Microsoftはこのほど、「Storm-0978 attacks reveal financial and espionage motives|Microsoft Security Blog」において、ヨーロッパおよび北米の防衛および政府機関を狙うフィッシングキャンペーンを特定したと伝えた。「Storm-0978」(別名DEV-0978、RomCom)と呼ばれる脅威グループによるキャンペーンが発見されており、CVE-2023-36884として追跡されている脆弱性が積極的に悪用されていることがわかった。
Storm-0978はロシアを拠点とするサイバー犯罪グループ。ランサムウェアを使用したサイバー犯罪のほか、諜報活動の支援を目的とした標的型認証情報収集キャンペーンを展開することで知られている。「RomCom」と呼ばれるバックドアの開発・配布・操作を行っていることでも知られている。
Storm-0978によるサイバー攻撃は、主にトロイの木馬化した正規ソフトウェアを使用して組織に侵入し、RomComをシステムにインストールさせることから始まる。最新のキャンペーンでは、CVE-2023-36884を悪用してRomComに類似したバックドアを配信するフィッシング攻撃を展開していることがわかった。
主にウクライナの政府組織や軍事組織、ウクライナ問題に関与するヨーロッパや北米の組織に対する標的型攻撃とみられており、特に電気通信業界や金融業界などに影響を与えていると報告されている。

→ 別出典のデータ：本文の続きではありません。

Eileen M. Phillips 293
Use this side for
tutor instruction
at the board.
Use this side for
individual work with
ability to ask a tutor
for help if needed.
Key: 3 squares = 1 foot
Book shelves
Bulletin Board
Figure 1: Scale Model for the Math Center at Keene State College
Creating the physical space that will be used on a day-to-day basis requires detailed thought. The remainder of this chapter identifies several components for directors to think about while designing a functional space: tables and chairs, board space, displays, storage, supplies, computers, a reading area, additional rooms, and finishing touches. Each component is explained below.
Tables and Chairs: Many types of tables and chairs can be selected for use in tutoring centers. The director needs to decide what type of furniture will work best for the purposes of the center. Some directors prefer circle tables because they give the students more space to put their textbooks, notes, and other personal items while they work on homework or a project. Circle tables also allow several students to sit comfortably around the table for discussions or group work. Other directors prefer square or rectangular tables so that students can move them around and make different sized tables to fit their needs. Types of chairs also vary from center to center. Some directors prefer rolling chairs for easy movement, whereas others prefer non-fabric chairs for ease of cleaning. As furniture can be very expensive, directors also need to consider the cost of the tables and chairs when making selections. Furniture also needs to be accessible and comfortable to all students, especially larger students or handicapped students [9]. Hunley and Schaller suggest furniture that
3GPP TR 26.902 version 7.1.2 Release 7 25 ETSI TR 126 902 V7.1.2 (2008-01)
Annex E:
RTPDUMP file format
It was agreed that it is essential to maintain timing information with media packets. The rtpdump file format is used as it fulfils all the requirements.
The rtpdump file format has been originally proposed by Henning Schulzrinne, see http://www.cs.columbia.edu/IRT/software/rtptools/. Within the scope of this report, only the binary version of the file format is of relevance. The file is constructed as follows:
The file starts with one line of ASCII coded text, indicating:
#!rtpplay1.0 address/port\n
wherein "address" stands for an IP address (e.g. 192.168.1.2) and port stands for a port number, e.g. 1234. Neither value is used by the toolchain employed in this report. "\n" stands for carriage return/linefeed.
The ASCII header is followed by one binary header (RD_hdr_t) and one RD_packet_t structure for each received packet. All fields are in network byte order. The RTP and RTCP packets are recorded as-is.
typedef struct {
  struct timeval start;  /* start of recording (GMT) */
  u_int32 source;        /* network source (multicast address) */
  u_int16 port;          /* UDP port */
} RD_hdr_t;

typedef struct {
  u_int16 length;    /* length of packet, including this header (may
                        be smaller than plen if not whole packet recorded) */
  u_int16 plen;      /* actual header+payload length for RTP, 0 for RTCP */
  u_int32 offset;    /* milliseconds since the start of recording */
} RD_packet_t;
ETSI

CVE-2023-36884はリモートコード実行(RCE: Remote Code Execution)の脆弱性で、悪意のあるMicrosoft Officeドキュメントとこの欠陥を悪用することでリモートコードを不正に実行することを可能にしている。CVE-2023-36884に関してはMicrosoftから緩和策が公開されており、WindowsおよびOfficeユーザーは内容を確認するとともに緩和策を実施することが推奨されている(参考「2023年7月マイクロソフトセキュリティ更新プログラムに関する注意喚起」)。